Designed landscape feature, Killua, Co. Westmeath
Co. Westmeath |
Designed Landscapes
In the Deerpark of Killua Castle in County Westmeath, a circular earthen mound sits on the north-western face of a natural rise, quietly misread by most who pass it.
It measures roughly nine metres across and stands four and a half metres high, ringed by a shallow external fosse, which is a ditch or trench forming a boundary around the base of the mound. To casual eyes it might suggest something ancient, a prehistoric burial site perhaps, but the current interpretation is rather more deliberate and more recent: this is most likely a designed landscape feature, an artificial earthwork shaped to give drama or visual interest to the demesne grounds of Killua Castle.

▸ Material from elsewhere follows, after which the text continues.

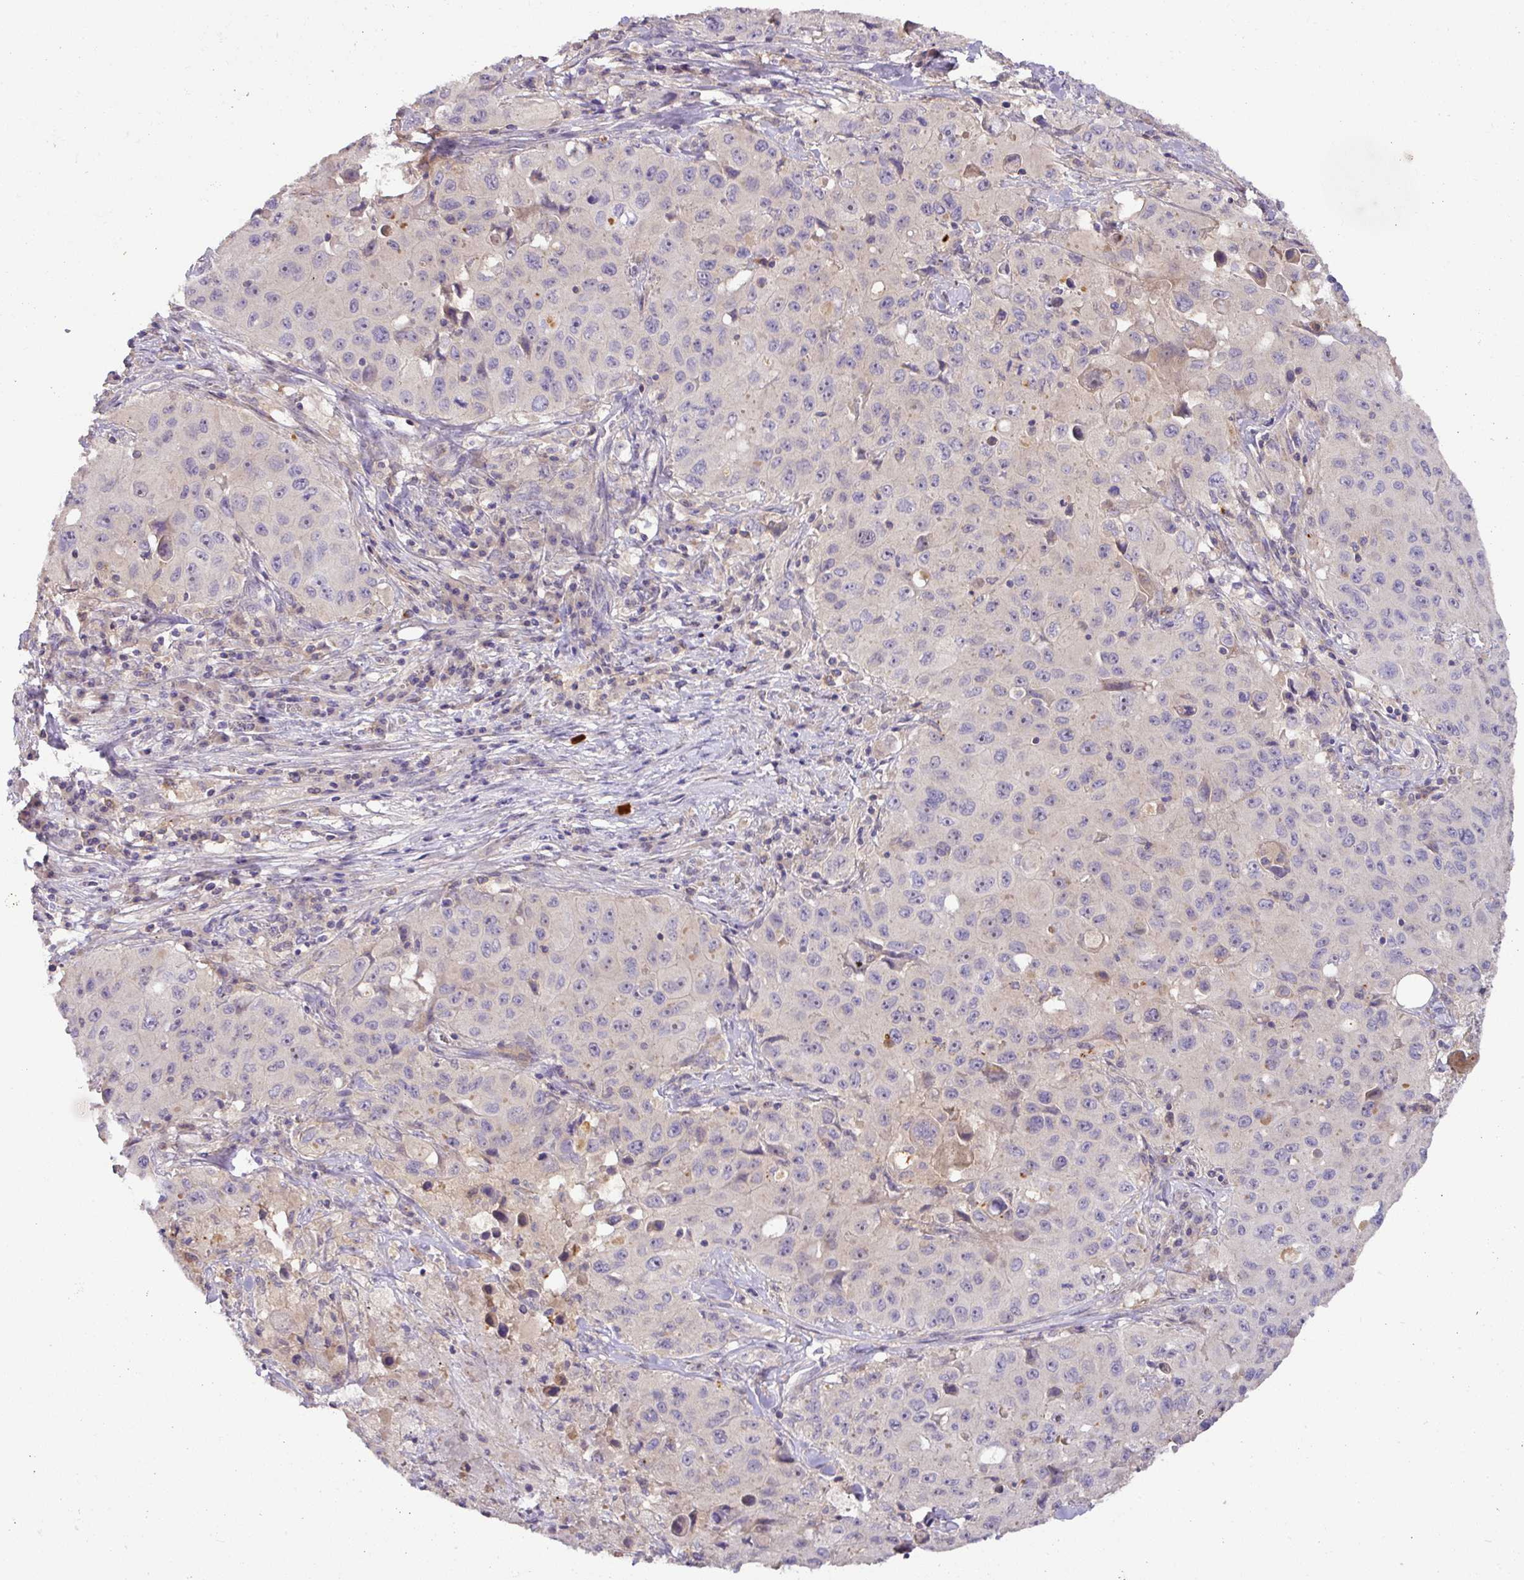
{"staining": {"intensity": "negative", "quantity": "none", "location": "none"}, "tissue": "lung cancer", "cell_type": "Tumor cells", "image_type": "cancer", "snomed": [{"axis": "morphology", "description": "Squamous cell carcinoma, NOS"}, {"axis": "topography", "description": "Lung"}], "caption": "Immunohistochemical staining of human squamous cell carcinoma (lung) shows no significant staining in tumor cells.", "gene": "HOXC13", "patient": {"sex": "male", "age": 63}}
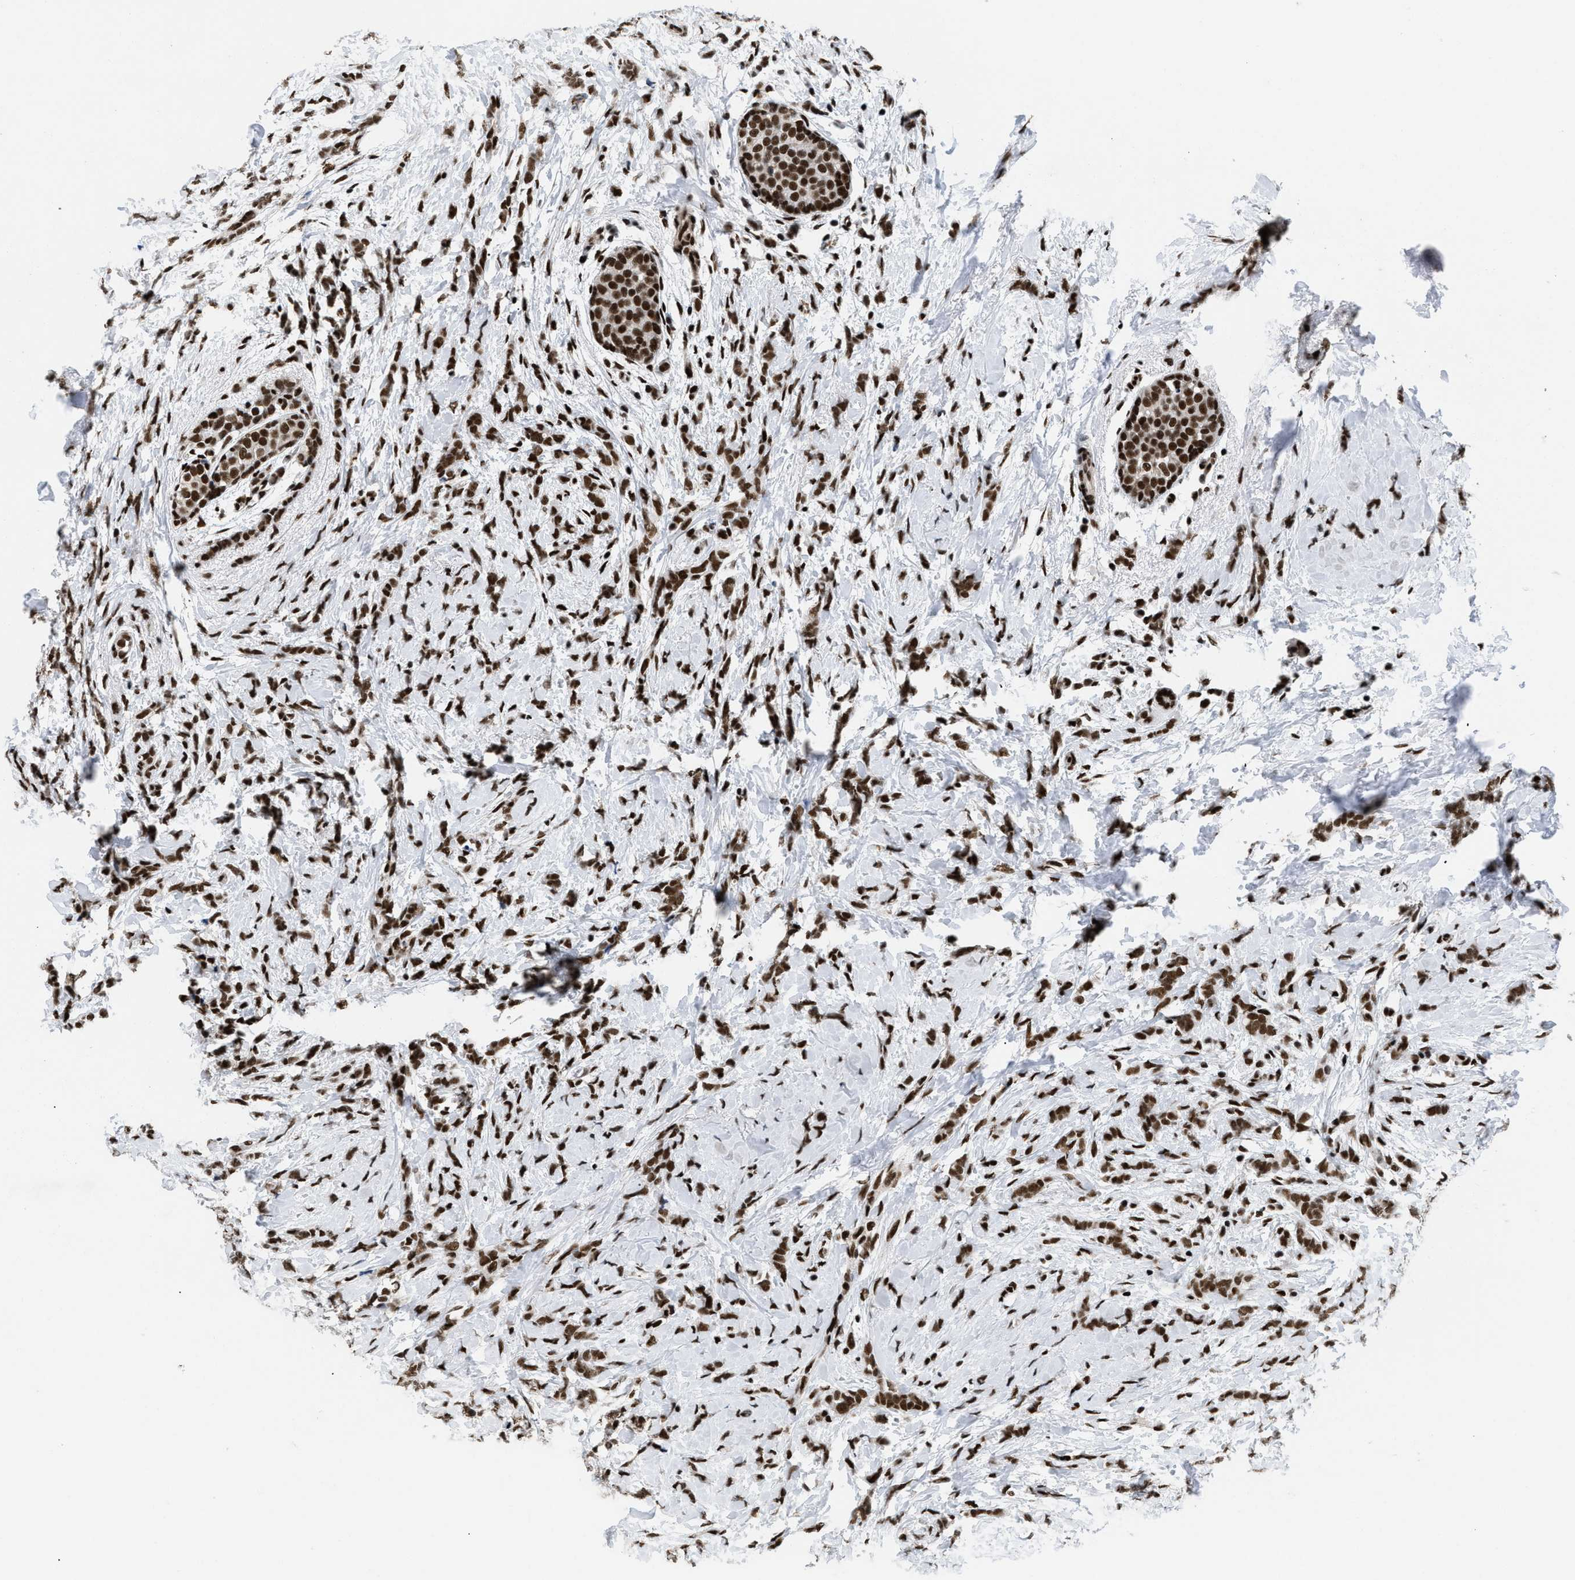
{"staining": {"intensity": "strong", "quantity": ">75%", "location": "nuclear"}, "tissue": "breast cancer", "cell_type": "Tumor cells", "image_type": "cancer", "snomed": [{"axis": "morphology", "description": "Lobular carcinoma, in situ"}, {"axis": "morphology", "description": "Lobular carcinoma"}, {"axis": "topography", "description": "Breast"}], "caption": "Human breast cancer (lobular carcinoma in situ) stained with a brown dye demonstrates strong nuclear positive staining in about >75% of tumor cells.", "gene": "CREB1", "patient": {"sex": "female", "age": 41}}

The demesne landscapes of Georgian and Regency Ireland were often treated as open-air theatres, their owners commissioning mounds, cascades, ruins, and eye-catchers to punctuate views and signal cultivated taste. Killua Castle, situated some 400 metres to the north-north-east, was the seat of the Chapman family, and its grounds were laid out with considerable ambition. The 1837 edition of the Ordnance Survey six-inch map marks a nearby structure, 120 metres to the north-north-east, in Gothic script as simply "Monument", suggesting it was already recognised as a folly of some kind. Follies were ornamental buildings or structures, often designed to look ancient or ruinous, built purely for aesthetic effect. What makes the mound itself particularly interesting is what aerial photography has revealed nearby: the cropmarks of five similar earthworks, visible on a Digital Globe image taken in November 2011, running in a line from west to east roughly 70 metres to the south. Cropmarks appear when buried or earthen features affect how vegetation grows above them, leaving faint but readable traces from the air. The presence of a whole sequence of such mounds, aligned and evenly distributed, strongly suggests a deliberate landscape scheme rather than anything accidental or ancient.